* **Aim of the task**:
Only the lines of the data below from the one with "17: (164, 330, 0.36)" through the one with "30: (15, 273, 0.24)" are wanted. Repeat them exactly.

Stored data entries
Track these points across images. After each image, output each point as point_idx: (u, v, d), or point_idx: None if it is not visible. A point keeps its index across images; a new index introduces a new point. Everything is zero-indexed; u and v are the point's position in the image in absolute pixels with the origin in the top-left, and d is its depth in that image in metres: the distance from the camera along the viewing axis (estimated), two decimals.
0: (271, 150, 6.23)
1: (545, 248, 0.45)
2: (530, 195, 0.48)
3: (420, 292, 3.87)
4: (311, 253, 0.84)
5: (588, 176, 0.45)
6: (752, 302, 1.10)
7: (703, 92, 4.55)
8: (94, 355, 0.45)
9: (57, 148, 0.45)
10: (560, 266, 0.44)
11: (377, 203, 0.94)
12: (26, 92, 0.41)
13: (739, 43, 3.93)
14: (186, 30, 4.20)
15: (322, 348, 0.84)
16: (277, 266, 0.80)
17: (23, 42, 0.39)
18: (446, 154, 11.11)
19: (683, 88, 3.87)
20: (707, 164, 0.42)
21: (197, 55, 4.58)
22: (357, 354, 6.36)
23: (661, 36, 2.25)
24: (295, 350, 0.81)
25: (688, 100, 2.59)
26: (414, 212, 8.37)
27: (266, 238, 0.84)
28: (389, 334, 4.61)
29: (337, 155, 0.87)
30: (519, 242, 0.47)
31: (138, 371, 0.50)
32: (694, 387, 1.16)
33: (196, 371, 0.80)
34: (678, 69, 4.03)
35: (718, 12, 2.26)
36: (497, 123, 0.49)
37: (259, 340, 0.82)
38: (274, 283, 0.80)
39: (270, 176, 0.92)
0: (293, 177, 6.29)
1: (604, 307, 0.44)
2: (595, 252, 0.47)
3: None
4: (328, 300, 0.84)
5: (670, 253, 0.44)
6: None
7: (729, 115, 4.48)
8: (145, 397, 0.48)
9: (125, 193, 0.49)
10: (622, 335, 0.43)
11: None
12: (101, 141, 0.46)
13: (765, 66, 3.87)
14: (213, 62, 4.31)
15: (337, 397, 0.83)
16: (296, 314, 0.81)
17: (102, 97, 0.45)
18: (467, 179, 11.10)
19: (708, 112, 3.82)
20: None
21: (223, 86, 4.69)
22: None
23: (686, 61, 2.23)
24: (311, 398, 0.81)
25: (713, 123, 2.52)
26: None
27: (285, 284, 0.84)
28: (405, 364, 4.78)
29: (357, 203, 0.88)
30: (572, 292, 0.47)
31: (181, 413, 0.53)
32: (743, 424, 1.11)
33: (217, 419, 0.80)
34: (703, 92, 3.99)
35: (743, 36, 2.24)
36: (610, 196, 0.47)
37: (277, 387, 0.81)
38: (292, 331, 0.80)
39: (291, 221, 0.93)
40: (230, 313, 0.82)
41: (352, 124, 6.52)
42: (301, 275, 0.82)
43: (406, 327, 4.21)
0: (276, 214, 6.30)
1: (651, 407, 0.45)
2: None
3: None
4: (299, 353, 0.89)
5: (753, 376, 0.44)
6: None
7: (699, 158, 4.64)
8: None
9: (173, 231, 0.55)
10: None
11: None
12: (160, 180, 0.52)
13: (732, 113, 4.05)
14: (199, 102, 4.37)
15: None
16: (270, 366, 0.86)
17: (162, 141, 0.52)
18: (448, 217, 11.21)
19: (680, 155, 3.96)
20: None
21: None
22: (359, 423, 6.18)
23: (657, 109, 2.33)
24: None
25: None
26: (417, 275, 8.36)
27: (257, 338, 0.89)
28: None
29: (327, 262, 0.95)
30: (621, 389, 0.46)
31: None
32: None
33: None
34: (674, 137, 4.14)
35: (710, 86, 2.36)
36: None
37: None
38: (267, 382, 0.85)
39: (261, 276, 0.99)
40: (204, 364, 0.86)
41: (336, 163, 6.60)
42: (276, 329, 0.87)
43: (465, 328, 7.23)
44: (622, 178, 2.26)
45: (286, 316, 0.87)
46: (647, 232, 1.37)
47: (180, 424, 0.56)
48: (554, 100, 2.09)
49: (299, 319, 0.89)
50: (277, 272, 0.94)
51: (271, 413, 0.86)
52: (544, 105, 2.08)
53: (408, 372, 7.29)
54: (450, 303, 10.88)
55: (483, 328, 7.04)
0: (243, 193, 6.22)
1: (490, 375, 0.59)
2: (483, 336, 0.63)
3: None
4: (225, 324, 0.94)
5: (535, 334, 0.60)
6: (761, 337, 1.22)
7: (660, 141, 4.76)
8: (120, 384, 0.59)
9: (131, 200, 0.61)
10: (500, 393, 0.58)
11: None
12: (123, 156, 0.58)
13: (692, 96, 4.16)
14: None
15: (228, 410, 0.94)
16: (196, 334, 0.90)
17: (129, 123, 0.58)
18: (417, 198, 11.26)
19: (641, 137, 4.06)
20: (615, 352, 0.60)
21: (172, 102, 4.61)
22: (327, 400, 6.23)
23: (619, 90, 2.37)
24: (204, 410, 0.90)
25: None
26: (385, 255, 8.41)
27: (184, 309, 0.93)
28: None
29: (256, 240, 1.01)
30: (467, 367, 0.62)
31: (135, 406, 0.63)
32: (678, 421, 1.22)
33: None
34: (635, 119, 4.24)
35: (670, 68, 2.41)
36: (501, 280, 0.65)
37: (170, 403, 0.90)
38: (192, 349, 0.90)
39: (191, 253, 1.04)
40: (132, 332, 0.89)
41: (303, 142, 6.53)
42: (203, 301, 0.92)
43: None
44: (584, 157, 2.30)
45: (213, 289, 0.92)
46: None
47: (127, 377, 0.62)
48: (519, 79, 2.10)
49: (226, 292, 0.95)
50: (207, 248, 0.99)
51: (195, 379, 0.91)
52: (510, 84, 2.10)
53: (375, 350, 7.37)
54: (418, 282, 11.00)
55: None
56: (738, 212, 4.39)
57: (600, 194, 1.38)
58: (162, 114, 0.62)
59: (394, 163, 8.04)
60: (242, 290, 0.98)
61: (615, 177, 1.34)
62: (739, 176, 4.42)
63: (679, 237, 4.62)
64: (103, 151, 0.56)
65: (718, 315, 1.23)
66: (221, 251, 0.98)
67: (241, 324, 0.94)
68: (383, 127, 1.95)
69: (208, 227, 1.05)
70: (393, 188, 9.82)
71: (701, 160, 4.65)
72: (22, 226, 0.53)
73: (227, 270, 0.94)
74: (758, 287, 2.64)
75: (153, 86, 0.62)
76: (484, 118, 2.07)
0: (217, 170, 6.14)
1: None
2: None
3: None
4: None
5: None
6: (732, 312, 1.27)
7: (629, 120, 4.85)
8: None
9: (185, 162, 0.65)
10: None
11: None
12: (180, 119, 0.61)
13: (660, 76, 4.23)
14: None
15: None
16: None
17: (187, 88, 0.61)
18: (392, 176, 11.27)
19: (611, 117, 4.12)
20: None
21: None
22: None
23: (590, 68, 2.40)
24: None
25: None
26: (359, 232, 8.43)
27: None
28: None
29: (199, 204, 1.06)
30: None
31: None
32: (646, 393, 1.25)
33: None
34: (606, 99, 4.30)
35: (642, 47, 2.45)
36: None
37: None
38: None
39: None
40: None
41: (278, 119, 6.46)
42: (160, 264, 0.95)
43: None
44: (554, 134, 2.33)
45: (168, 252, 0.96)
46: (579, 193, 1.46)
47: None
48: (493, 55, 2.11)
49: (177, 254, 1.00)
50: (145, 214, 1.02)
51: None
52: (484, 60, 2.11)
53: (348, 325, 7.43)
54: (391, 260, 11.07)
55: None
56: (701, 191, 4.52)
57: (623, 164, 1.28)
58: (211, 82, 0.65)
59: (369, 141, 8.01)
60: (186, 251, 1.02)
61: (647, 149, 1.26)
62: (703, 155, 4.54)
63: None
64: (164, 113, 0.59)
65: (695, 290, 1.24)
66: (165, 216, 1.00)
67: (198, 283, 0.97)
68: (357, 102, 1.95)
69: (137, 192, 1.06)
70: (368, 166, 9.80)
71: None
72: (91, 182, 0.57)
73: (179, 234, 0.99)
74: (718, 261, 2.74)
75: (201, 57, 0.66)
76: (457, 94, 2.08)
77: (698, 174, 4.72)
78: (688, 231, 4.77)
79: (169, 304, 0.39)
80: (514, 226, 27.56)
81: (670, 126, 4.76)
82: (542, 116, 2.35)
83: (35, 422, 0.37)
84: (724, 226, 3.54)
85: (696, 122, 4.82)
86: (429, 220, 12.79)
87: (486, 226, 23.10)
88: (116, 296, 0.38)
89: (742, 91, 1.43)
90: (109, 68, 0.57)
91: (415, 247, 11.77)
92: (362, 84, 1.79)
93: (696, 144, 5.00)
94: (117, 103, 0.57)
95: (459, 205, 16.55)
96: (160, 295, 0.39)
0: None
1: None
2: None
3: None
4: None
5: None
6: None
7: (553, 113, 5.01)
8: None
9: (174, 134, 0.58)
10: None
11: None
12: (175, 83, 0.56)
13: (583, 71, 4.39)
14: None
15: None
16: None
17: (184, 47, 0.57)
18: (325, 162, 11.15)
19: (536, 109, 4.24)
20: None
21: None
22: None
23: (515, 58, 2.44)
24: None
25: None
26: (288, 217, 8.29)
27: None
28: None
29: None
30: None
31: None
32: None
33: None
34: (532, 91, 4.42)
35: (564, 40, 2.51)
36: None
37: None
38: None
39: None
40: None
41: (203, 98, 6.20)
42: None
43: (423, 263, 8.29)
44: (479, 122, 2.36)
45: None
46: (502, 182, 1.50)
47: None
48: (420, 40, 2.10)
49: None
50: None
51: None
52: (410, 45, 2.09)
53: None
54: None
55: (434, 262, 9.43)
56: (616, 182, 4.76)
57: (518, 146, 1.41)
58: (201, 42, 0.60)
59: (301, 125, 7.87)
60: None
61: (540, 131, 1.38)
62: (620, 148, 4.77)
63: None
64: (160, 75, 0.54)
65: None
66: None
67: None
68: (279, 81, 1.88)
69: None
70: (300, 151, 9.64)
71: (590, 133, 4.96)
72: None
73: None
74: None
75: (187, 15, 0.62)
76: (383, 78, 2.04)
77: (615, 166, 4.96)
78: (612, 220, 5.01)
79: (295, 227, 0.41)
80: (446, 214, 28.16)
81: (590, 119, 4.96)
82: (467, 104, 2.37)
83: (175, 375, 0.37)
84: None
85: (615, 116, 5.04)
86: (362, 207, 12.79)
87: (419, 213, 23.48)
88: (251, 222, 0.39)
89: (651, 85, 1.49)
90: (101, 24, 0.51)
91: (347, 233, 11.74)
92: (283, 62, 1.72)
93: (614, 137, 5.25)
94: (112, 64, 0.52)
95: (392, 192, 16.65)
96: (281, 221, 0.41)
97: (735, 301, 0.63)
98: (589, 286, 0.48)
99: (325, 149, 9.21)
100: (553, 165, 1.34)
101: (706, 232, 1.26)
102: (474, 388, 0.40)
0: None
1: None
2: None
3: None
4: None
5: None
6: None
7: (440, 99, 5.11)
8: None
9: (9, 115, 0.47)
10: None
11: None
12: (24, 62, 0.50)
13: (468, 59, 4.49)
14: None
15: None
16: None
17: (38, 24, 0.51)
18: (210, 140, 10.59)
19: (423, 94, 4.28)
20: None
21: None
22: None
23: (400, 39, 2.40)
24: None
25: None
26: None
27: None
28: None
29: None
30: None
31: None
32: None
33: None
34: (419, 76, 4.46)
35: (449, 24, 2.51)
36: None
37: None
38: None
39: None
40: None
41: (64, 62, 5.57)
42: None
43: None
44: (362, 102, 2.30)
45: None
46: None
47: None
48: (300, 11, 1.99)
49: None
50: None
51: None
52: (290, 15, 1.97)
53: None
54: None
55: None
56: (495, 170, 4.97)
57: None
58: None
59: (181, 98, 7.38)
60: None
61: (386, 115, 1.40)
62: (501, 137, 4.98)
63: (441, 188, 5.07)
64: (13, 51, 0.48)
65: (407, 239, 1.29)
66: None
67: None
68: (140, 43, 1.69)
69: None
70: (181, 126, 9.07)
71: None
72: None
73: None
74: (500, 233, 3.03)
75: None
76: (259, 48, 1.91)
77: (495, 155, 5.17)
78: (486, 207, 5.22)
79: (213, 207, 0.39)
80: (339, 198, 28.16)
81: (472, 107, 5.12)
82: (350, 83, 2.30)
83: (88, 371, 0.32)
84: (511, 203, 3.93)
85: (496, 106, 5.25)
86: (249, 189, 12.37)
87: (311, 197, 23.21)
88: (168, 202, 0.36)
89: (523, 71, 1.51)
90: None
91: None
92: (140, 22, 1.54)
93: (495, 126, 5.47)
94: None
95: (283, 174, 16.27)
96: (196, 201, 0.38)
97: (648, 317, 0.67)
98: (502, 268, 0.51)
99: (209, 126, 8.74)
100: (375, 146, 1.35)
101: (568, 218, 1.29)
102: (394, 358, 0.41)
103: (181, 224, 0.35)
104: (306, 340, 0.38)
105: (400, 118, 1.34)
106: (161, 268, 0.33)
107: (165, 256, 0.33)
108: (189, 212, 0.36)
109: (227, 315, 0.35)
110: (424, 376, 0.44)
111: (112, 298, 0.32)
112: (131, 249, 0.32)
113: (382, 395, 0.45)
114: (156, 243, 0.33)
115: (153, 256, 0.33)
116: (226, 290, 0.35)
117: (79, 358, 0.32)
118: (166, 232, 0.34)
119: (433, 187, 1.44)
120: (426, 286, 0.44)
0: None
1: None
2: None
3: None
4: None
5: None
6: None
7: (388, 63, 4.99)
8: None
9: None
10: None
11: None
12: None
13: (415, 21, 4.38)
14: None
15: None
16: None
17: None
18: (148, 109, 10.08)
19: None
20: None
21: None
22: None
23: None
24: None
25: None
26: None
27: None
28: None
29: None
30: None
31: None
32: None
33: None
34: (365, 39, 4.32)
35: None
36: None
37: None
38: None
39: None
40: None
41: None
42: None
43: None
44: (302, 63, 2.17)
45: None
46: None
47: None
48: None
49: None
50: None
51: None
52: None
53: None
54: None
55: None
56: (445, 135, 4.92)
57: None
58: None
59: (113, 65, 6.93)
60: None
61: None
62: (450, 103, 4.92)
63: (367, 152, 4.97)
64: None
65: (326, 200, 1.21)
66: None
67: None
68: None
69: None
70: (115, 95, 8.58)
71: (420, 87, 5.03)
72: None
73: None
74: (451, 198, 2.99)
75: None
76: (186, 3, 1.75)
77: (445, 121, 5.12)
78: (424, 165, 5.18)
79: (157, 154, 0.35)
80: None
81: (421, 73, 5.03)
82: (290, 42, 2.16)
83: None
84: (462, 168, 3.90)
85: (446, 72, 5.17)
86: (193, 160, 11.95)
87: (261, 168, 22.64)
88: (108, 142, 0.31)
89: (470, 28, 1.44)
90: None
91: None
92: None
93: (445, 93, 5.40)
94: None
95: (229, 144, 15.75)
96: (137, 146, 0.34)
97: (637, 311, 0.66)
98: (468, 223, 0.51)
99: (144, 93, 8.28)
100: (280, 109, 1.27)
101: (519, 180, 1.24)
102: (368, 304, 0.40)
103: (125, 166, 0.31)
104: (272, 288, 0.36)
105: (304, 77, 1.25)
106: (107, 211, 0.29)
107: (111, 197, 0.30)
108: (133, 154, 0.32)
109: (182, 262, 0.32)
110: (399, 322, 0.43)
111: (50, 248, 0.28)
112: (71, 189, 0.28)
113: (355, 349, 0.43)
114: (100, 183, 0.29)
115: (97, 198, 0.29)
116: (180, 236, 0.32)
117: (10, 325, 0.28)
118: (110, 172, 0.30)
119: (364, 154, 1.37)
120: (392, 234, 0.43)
==
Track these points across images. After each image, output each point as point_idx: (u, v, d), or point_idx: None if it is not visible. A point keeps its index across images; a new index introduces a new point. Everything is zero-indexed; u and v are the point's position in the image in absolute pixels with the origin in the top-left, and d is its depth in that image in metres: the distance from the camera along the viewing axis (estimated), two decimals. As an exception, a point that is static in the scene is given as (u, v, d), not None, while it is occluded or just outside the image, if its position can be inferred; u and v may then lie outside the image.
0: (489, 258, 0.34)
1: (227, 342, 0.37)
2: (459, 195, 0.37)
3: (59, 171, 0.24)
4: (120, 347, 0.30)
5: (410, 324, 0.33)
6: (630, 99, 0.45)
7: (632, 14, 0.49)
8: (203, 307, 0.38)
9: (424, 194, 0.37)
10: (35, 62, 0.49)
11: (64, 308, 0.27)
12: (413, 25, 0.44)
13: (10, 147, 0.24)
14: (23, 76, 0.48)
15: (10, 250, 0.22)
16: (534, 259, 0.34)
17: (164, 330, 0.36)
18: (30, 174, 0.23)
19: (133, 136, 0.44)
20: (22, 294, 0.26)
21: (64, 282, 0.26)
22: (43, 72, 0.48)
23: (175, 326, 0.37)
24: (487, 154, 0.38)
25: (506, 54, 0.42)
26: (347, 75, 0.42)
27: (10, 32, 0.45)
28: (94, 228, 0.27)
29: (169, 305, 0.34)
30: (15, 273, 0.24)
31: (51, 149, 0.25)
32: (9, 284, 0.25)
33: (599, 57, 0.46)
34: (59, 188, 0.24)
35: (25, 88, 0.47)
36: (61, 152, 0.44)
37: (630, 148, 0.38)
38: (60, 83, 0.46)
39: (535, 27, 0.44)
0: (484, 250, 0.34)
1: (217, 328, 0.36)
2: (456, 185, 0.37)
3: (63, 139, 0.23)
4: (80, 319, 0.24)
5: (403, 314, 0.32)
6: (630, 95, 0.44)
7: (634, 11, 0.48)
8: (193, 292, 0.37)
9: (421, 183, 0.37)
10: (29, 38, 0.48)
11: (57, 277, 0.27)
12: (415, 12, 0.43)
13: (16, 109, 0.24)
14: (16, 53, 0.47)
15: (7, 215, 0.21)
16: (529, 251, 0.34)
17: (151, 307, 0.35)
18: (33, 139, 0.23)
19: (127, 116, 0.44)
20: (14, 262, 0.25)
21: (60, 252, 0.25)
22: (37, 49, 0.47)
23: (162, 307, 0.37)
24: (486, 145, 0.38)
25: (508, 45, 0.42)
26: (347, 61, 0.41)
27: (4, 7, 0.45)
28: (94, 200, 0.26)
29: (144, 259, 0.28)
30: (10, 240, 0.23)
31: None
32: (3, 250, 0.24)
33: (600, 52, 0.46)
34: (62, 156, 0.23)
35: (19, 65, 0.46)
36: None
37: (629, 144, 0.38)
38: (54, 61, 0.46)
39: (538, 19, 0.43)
==
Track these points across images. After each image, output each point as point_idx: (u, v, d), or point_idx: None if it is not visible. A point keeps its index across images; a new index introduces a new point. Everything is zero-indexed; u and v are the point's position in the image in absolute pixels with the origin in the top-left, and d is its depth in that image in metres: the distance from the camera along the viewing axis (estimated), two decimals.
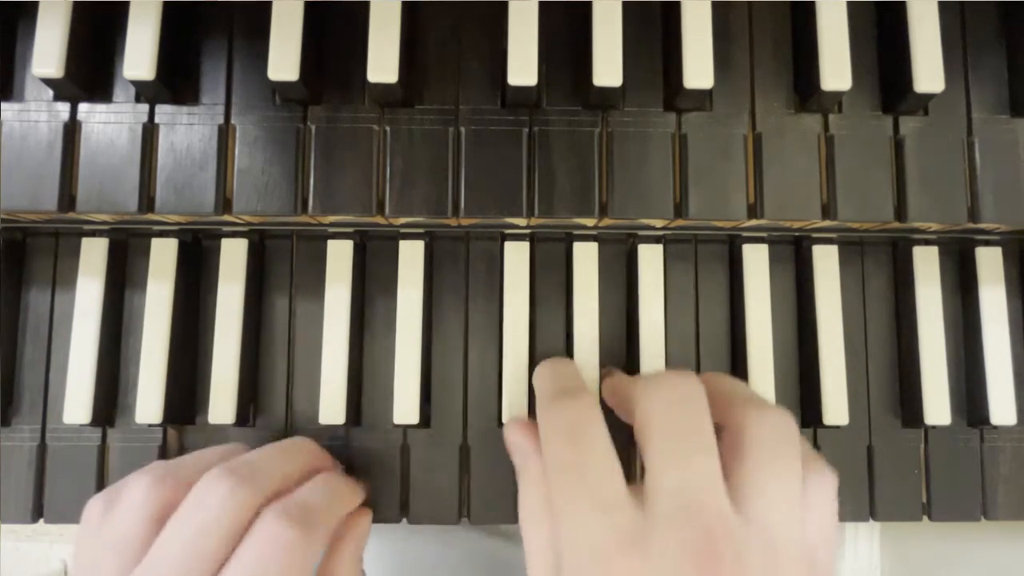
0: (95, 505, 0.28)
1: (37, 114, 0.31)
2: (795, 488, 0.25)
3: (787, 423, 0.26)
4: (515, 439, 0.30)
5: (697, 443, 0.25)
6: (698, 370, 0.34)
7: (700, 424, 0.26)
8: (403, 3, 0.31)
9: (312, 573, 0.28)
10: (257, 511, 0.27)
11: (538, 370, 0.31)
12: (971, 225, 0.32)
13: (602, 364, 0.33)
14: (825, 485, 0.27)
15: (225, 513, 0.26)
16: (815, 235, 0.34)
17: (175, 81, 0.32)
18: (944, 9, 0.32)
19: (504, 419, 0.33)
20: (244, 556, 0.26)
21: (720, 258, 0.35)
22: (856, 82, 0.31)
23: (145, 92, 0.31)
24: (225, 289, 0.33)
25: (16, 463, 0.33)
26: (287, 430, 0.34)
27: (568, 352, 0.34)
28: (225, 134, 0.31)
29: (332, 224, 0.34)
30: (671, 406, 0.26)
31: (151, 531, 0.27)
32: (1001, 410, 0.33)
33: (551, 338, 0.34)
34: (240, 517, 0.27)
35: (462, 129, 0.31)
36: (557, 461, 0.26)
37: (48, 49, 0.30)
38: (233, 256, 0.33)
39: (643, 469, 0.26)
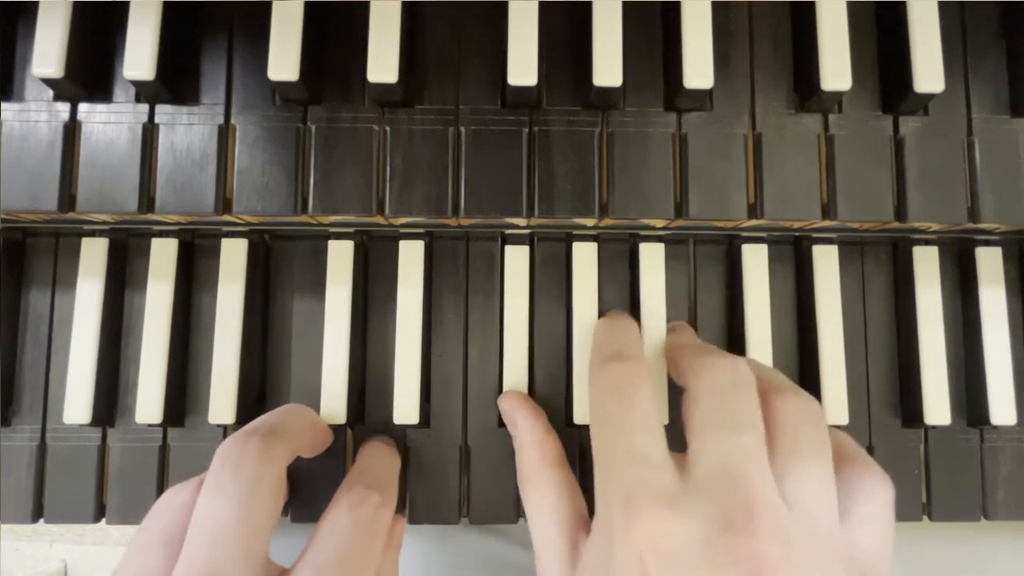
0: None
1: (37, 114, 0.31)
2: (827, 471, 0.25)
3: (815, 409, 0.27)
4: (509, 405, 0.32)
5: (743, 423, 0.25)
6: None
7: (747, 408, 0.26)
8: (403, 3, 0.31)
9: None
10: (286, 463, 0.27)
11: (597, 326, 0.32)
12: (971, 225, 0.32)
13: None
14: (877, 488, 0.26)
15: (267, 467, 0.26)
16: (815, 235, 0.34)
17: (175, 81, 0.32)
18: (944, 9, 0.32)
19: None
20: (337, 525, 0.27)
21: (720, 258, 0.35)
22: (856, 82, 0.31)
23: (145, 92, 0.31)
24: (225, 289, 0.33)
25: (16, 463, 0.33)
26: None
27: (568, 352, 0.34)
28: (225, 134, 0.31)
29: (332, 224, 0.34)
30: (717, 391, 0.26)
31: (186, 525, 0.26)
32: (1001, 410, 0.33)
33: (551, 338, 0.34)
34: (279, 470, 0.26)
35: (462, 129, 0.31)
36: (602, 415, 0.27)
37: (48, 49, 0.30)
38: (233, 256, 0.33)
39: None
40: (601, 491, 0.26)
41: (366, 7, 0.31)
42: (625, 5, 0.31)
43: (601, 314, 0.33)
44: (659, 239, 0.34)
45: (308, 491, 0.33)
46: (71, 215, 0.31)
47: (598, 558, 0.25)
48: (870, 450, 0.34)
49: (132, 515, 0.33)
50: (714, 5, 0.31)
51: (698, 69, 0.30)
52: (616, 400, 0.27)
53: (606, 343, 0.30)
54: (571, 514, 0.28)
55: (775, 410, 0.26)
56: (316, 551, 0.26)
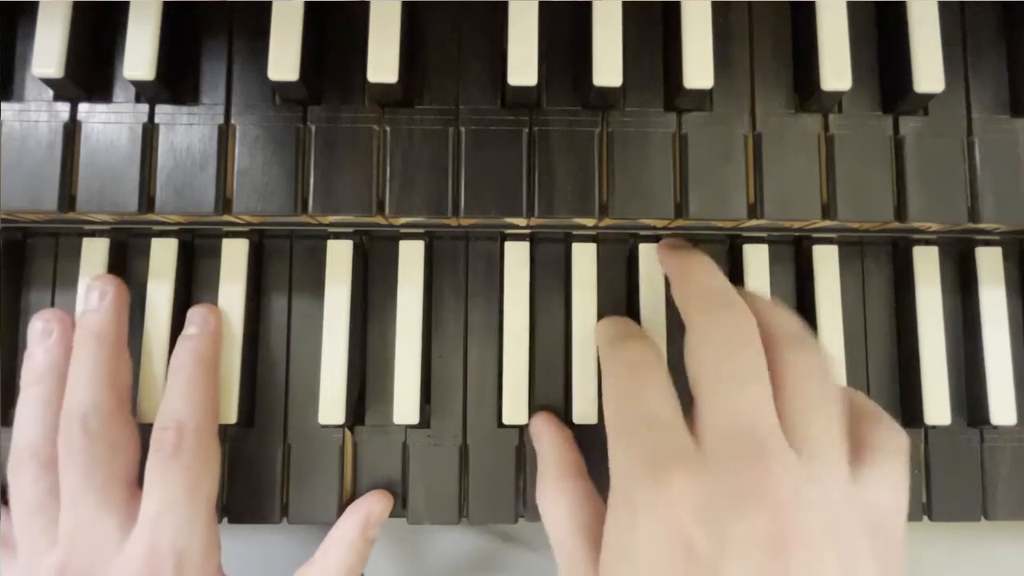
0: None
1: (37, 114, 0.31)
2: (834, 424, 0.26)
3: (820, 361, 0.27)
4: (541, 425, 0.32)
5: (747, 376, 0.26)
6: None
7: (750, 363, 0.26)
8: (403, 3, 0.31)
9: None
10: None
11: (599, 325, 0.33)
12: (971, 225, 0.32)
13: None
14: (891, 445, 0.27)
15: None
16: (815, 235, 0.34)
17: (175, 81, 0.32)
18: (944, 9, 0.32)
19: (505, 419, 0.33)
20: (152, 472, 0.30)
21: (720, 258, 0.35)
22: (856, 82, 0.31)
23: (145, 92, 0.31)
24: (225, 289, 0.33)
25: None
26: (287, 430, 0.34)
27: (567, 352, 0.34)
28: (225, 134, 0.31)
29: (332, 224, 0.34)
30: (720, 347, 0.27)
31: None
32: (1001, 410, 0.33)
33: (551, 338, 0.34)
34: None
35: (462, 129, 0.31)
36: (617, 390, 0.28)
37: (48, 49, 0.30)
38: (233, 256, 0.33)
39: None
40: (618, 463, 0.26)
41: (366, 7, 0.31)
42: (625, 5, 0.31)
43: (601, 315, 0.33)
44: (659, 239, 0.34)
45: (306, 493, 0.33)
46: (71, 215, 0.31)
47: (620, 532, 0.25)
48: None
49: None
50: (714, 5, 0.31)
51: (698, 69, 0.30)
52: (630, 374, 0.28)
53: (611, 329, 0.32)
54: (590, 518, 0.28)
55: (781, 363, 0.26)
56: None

* **Exercise output**:
17: (164, 330, 0.36)
18: (30, 174, 0.23)
19: (133, 136, 0.44)
20: (22, 294, 0.26)
21: (64, 282, 0.26)
22: (43, 72, 0.48)
23: (175, 326, 0.37)
24: (487, 154, 0.38)
25: (506, 54, 0.42)
26: (347, 75, 0.42)
27: (10, 32, 0.45)
28: (94, 228, 0.27)
29: (169, 305, 0.34)
30: (15, 273, 0.24)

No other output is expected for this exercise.